§ WRITTEN EXERCISE 1: In the records, what are the lines from the one containing "Trace the roads" up to and including the one containing "road 2 (track): [(0,157),(245,0)]"? Repeat them verbatim.

§ QUOTED TEXT:
-- START --

I almost always lose in games. If I am playing a game and you bet that I am going to lose, well, the odds are in your favour. So, I decided to build an AI that almost never loses in a game of Connect 4. Now, if you're like me, you probably knew the game but did not know the name. So, here goes:
* There are two players in a game with alternating turns.
* Each turn consists of a player dropping a disc into the game.
* The player who has four discs together, either horizontally, or vertically, or diagonally, wins.

In [None]:
import numpy as np
import random

In [None]:
from kaggle_environments import make, evaluate
env = make("connectx", debug=True)

print(list(env.agents))

Now, if you still don't know how the game works (understandable), let's make two random agents play the game. Just know that these agents are completely random and will play the game extremely poorly. They have no presence of mind and either of the two, if wins, does so by fluke. This is just to get acquainted with the game.

In [None]:
env.run(["random", "random"])

# Show the game
env.render(mode="ipython")

So now that we have a hang of the game, let's go ahead and make some other agents.
* one will be random as before
* one will always choose the middle column in the grid
* one will always choose the leftmost available column in the grid.

In [None]:
def agent_random(obs, config):
    valid_moves = [col for col in range(config.columns) if obs.board[col] == 0]
    return random.choice(valid_moves)

def agent_middle(obs, config):
    return config.columns//2

def agent_leftmost(obs, config):
    valid_moves = [col for col in range(config.columns) if obs.board[col] == 0]
    return valid_moves[0]

Left-most agent versus random agent:

In [None]:
env.run([agent_leftmost, agent_random])
env.render(mode = "ipython")

Left-most agent versus middle agent:

In [None]:
env.run([agent_leftmost, agent_middle])
env.render(mode = "ipython")

And finally, middle agent versus random agent:

In [None]:
env.run([agent_middle, agent_random])
env.render(mode = "ipython")

So, clearly, all the agents are, as a matter of fact, quite dumb. So it's safe to say that they play the game exactly like me. You'll see how bad I play later in the notebook, it isn't that better than these agents. But, we need to make these agents better. So, I'll first use a Rudimentary method of rules as a manœuvre.

-- END --

Source records
-- START --

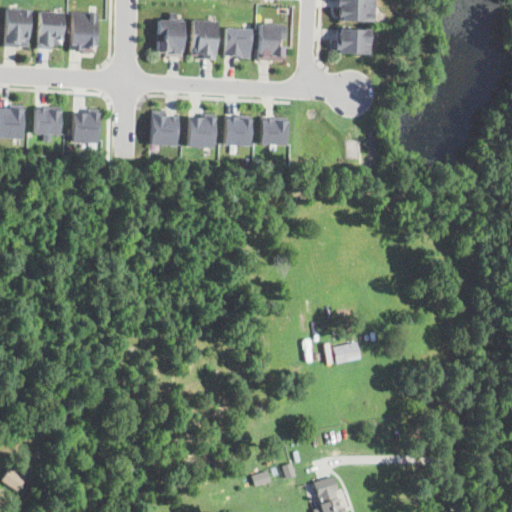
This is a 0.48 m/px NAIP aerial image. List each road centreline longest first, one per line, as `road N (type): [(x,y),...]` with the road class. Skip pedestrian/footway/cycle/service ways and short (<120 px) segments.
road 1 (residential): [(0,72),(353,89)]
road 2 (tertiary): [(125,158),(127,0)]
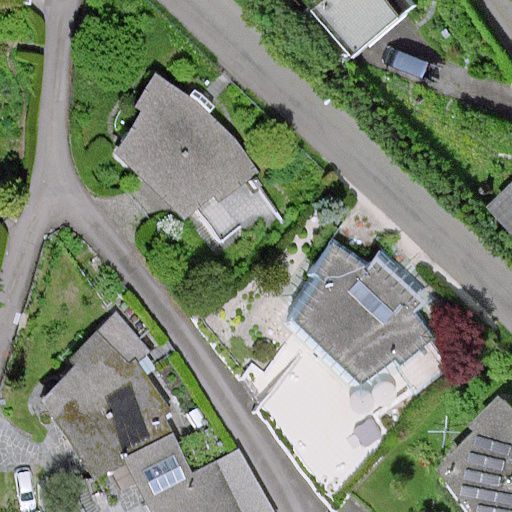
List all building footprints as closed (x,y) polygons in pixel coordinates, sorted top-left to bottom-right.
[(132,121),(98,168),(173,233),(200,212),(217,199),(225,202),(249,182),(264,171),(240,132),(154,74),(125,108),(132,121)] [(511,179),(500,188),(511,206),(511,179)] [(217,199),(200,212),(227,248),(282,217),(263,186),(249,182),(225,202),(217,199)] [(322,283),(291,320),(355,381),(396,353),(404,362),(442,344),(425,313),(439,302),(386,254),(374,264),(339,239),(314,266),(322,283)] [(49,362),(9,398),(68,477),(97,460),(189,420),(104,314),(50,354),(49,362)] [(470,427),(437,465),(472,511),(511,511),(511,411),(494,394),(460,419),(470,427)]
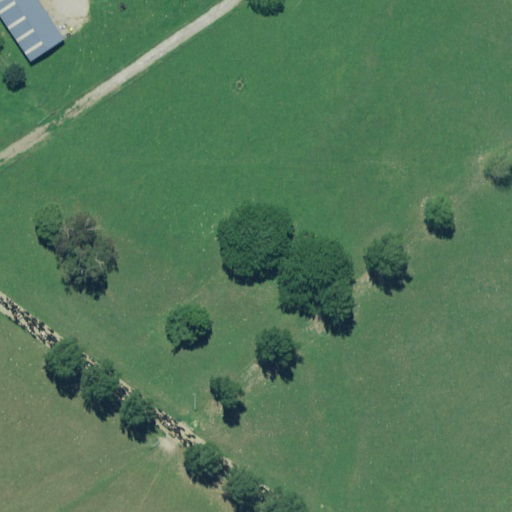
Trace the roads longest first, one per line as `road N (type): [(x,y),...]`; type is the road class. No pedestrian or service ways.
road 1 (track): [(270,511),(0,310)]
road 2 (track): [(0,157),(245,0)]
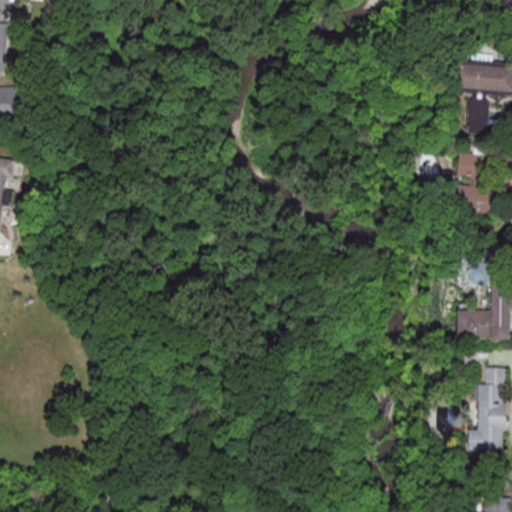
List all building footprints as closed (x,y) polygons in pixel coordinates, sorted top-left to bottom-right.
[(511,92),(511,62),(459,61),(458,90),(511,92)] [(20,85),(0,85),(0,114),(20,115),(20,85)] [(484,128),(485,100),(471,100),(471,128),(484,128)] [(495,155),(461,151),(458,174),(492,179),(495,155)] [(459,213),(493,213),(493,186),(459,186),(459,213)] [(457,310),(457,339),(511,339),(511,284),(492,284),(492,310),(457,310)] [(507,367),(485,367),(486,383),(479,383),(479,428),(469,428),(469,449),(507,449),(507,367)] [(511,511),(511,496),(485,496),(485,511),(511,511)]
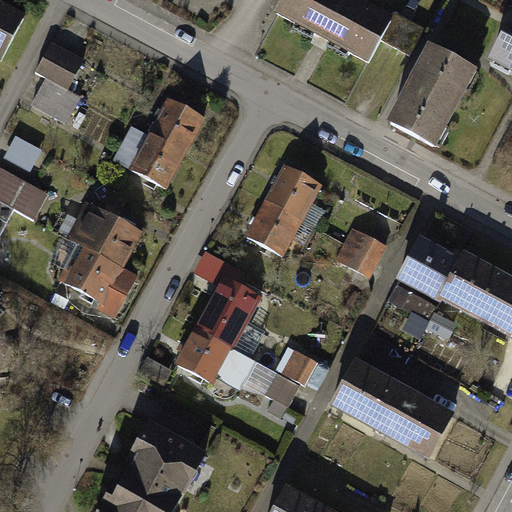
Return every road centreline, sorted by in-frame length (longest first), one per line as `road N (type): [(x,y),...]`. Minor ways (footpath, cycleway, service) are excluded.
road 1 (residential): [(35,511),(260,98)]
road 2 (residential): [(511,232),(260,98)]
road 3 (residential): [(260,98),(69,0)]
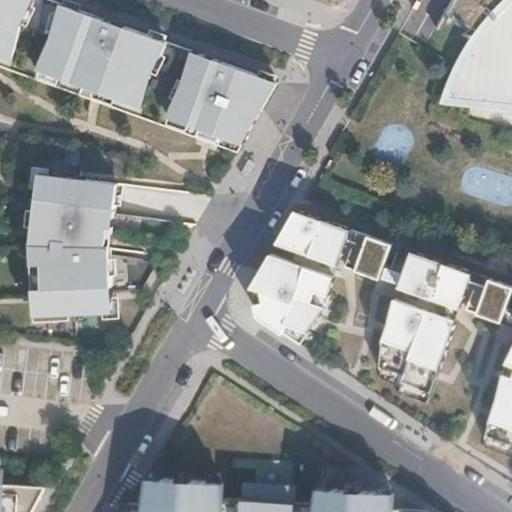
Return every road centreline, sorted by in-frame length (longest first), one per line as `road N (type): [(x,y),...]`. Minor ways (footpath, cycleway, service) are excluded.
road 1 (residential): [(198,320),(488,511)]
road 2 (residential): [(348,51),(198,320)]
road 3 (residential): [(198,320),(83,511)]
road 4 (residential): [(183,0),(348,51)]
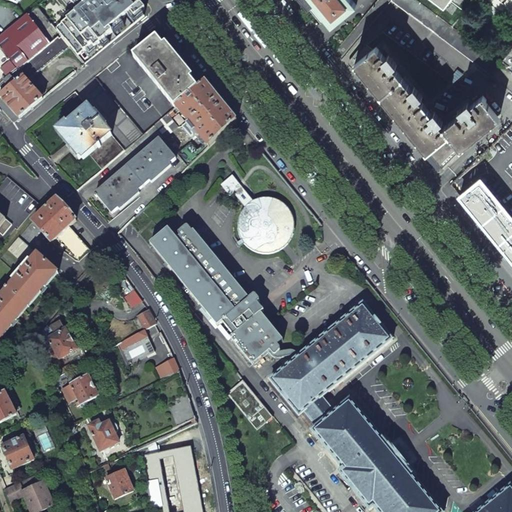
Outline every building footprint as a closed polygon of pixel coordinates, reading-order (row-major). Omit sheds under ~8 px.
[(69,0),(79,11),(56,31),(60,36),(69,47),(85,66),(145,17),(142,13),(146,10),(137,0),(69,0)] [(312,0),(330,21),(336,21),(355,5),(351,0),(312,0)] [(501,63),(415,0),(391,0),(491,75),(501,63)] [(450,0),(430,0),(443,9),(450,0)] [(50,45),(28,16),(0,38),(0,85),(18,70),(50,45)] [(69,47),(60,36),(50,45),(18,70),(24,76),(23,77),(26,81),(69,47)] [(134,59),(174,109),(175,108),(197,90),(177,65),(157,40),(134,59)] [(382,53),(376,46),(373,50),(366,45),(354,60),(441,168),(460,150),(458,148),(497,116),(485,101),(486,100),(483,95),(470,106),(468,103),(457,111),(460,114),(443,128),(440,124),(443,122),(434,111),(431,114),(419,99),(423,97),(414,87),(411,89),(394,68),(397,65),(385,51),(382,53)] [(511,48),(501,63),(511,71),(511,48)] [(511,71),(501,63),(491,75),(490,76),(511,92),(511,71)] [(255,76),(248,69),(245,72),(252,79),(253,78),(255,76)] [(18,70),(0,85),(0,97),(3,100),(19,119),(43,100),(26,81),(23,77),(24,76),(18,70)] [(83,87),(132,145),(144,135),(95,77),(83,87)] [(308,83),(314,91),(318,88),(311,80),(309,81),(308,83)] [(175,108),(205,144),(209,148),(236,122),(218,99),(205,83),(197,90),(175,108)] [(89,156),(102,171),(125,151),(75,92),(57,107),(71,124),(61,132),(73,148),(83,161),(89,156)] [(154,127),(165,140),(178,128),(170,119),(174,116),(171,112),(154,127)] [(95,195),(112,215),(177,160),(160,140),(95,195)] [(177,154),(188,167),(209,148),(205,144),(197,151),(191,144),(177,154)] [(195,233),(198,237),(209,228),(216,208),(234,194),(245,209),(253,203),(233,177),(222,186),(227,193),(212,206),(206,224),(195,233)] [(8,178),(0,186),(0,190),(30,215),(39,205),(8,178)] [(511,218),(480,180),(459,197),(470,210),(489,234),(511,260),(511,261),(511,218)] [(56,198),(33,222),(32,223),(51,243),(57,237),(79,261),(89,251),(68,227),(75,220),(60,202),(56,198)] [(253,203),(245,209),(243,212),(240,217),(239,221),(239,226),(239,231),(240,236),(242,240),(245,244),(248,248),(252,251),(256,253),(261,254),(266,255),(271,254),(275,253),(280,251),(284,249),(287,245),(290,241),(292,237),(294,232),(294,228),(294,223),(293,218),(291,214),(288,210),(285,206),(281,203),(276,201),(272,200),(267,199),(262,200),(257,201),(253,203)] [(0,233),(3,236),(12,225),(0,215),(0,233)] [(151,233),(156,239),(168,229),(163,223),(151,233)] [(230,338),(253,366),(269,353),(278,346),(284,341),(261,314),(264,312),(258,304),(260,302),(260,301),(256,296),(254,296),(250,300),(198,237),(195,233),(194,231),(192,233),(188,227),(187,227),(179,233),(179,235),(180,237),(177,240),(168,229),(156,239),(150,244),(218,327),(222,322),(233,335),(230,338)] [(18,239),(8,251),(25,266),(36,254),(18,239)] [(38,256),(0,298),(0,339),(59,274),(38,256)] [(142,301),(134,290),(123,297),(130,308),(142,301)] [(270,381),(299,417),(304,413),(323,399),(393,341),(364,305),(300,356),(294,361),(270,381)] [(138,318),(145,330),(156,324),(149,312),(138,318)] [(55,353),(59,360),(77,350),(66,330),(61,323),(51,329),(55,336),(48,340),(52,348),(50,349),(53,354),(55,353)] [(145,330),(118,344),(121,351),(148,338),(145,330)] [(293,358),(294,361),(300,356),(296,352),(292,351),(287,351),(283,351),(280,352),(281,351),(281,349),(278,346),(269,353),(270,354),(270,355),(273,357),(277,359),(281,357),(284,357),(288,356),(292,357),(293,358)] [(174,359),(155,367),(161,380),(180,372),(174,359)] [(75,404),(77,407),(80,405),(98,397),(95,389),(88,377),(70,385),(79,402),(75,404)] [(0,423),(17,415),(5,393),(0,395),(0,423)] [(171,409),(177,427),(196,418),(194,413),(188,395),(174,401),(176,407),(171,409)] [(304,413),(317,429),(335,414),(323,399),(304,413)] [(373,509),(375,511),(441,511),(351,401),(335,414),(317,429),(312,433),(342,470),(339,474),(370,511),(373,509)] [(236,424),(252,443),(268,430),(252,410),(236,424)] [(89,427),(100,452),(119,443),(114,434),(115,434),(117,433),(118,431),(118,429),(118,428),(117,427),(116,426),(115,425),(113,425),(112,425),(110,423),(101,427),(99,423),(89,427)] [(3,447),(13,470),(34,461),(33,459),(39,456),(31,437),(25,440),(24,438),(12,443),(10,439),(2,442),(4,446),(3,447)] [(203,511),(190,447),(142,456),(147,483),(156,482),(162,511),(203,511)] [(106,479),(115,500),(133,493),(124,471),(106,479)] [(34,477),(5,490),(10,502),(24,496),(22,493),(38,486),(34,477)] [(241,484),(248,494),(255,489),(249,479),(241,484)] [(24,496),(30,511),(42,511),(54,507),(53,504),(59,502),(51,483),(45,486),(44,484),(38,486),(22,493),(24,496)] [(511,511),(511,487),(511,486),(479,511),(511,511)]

-- END --

§ WRITTEN EXERCISE 2: In the Connect 4 notebook, which column does the middle agent always choose?

§ TASK ANSWER 1:
Trace the roads longest first, one per line as `road N (type): [(x,y),...]`; type is the road class. No pedestrian or service ways.
road 1 (track): [(270,511),(0,310)]
road 2 (track): [(0,157),(245,0)]

§ TASK ANSWER 2: The middle column in the grid.